Les décès et empoisonnements liés à la lidocaïne anesthésique locale ont fortement augmenté au cours de la dernière décennie, car les taux d’événements indésirables pour d’autres anesthésiques locaux ont diminué, ont montré une nouvelle étude.
Les enquêteurs ont constaté que les rapports d’empoisonnement à la lidocaïne ont augmenté de plus de 50%, de 2016 à 2021, tandis que les rapports d’empoisonnement non-lidocaïne ont chuté de 50% au cours de la même période.
«Ces résultats mettent en évidence la nécessité d’une amélioration des conseils administratifs sur l’utilisation de la lidocaïne, une plus grande sensibilisation aux risques de doses élevées de lidocaïne et de l’amélioration des stratégies pour prévenir et gérer une toxicité sévère induite par la lidocaïne», les enquêteurs, avec le premier autochtone Michael Fettiplace, MD, professeur adjoint, Département d’anesthéologie, University of Illinis Chicago Collège de Chicago.
L’étude a été publiée en ligne le 21 juillet dans BMJ Anesthésie régionale et médecine de la douleur.
Creuser par des records de poison pour les réponses
Les anesthésiques locaux sont cruciaux pour la douleur engourdissante, généralement pendant les chirurgies mineures, mais peuvent provoquer une toxicité systémique si elle est incorrectement administrée.
En 2010, l’American Society of Regional Anesthesia and Pain Medicine a publié un avis de pratique visant à prévenir et à gérer la toxicité systémique des anesthésiques locaux.
Les chercheurs ont émis l’hypothèse que les directives entraîneraient une réduction des empoisonnements et des décès connexes, ils ont donc comparé les rapports d’empoisonnement et de décès avant et après la publication des directives.
Pour l’étude, ils ont analysé les données de l’American Association of Poison Control Center Data System du National Poison Data System, de 1983 à 2022.
Ils ont effectué une analyse de disproportionnalité de cas non cash à partir de 2001, l’année de la lidocaïne a été classée pour la première fois séparément des autres anesthésiques locaux de la base de données.

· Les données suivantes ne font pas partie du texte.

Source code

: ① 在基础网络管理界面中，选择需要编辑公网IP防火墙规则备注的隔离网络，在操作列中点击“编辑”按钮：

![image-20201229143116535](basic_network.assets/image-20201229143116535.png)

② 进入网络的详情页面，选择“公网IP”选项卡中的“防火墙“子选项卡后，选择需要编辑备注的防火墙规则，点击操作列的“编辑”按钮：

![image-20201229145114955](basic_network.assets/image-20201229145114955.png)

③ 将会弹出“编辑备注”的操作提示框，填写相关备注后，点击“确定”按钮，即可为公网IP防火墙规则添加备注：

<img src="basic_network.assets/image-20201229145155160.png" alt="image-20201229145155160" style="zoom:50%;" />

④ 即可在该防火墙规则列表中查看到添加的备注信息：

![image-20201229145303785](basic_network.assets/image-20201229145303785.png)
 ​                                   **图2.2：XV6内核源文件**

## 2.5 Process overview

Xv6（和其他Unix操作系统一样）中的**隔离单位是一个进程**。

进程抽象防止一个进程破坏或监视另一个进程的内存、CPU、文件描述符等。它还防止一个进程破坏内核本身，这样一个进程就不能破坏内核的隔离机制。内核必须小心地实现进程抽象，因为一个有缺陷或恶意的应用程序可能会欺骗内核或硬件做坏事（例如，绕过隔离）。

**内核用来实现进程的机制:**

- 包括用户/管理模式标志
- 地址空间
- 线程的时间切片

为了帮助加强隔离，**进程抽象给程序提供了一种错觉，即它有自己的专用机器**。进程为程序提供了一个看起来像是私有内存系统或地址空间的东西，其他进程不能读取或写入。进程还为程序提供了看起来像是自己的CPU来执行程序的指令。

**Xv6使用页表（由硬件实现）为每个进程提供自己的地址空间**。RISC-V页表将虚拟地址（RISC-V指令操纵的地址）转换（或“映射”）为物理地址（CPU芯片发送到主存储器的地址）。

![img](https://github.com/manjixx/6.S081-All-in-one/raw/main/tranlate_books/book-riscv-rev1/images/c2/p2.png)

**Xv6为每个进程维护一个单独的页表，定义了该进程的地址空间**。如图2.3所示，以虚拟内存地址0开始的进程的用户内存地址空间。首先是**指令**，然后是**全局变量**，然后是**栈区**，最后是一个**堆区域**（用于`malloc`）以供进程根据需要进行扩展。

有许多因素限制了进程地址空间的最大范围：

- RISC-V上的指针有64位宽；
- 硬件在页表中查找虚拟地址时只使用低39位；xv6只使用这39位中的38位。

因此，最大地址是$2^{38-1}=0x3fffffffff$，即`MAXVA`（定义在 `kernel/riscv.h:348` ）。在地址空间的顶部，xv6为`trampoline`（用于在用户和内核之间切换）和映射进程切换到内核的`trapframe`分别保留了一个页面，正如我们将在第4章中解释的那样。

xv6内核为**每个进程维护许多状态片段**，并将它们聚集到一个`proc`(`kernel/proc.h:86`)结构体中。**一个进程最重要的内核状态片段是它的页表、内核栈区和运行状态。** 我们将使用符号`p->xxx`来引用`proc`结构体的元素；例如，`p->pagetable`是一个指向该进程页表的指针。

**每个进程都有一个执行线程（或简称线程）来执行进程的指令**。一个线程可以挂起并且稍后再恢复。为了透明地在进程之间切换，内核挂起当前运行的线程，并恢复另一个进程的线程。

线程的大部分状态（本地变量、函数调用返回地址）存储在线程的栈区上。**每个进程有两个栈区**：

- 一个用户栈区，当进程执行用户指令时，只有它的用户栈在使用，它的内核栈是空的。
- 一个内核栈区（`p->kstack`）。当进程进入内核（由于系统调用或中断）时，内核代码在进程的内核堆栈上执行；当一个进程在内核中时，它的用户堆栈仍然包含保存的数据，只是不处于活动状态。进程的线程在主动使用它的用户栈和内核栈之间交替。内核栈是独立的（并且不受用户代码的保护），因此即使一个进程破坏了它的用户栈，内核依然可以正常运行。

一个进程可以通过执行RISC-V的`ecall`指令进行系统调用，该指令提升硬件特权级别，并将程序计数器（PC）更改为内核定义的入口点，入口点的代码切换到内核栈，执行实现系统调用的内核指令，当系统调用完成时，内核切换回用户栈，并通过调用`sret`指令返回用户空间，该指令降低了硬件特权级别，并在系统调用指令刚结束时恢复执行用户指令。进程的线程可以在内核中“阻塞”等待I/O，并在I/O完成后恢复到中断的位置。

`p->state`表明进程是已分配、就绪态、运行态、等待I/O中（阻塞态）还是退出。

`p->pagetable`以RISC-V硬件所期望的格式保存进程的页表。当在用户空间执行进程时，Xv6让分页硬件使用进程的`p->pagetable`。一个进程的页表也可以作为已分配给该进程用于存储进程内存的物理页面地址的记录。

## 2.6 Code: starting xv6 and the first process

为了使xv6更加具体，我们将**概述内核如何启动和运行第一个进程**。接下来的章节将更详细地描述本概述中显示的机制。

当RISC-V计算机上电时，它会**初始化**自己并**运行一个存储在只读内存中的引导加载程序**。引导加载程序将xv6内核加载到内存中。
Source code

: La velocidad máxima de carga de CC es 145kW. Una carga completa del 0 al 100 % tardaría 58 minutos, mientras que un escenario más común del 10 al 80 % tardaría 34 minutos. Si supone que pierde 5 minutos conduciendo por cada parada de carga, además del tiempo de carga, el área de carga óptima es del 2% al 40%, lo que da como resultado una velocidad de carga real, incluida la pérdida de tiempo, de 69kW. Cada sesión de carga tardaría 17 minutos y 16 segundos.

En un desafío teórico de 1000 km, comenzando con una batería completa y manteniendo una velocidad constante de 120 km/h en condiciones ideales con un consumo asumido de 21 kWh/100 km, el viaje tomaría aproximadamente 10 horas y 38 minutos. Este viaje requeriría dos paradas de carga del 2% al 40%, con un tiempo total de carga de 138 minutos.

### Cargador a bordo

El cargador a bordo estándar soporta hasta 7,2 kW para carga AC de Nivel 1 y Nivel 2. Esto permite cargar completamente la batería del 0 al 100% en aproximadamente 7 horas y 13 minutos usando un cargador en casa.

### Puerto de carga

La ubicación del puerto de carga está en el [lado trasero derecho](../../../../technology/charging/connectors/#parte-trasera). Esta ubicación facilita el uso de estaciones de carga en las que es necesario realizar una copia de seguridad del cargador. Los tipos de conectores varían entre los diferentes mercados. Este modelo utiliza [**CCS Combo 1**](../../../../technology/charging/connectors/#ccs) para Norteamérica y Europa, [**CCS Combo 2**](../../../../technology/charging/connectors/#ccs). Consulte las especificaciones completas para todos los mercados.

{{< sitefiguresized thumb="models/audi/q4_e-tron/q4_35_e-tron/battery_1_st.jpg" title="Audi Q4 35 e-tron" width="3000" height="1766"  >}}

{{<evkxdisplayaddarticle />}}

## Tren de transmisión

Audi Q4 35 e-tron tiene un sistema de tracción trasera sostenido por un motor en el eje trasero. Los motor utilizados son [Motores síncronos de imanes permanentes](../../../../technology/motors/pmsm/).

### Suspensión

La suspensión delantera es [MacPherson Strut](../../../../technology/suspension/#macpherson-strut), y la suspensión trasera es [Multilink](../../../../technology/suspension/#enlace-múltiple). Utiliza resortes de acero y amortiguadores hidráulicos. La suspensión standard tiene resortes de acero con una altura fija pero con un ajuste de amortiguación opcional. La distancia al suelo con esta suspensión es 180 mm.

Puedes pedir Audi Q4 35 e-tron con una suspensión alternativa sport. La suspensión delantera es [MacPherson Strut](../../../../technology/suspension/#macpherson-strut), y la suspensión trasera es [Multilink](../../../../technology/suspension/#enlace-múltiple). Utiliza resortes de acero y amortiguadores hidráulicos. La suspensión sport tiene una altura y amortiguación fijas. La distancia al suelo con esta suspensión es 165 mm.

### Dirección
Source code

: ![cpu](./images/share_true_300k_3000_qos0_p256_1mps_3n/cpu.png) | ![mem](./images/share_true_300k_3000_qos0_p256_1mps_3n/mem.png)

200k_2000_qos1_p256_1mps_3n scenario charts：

Les rapports d’avant et après 2010 ont été comparés pour calculer le rapport de cotes de rapport pour la fréquence relative des décès et des empoisonnements liés à la lidocaïne. Les différences dans l’empoisonnement et les tendances de la mort ont été validées en utilisant respectivement la régression linéaire multiple et la régression de Poisson.
Presque tous les décès de lidocaïne impliquaient une dose élevée
De 2001 à 2022, 0,11% des rapports d’empoisonnement à la lidocaïne ont entraîné la mort, contre 0,012% des rapports de décès d’empoisonnement non lidocaïne.
Selon un communiqué de presse, «le risque relatif de décès d’un anesthésique local a plus que doublé entre 2011 et 2022 par rapport à la décennie précédente, tirée par une augmentation des rapports de décès associés à la lidocaïne.»
Les chercheurs ont également examiné 59 cas de décès individuels de 1985 à 2022 (24, femmes; âge médian, 47,5 ans) de toutes les sources d’empoisonnement à l’anesthésie locale et ont trouvé que la lidocaïne a été utilisée dans 82% des décès entre 2011 et 2022.
Une conclusion «frappante» était que presque tous les décès de lidocaïnes impliquaient des doses au-dessus du maximum recommandé, avec une dose signalée de 48 000 mg.
“Étant donné que l’insert du package Lidocaïne indique que” en général, il est recommandé que la dose totale maximale ne soit pas dépassée de 500 mg “, la facilité d’accès à de telles doses de lidocaïne est alarmante”, ont écrit les enquêteurs.
Les limites de l’étude étaient que les données cliniques et NDPS pourraient potentiellement être sous-estimées.
Des recommandations sont nécessaires pour guider le dosage de la lidocaïne et le traitement de la toxicité catastrophique de la lidocaïne.
Les auteurs ont déclaré aucune subvention spécifique pour cette recherche auprès d’une agence de financement dans les secteurs public, commercial ou sans but lucratif. Guy Weinberg est officier et actionnaire de Resq Pharma, Inc.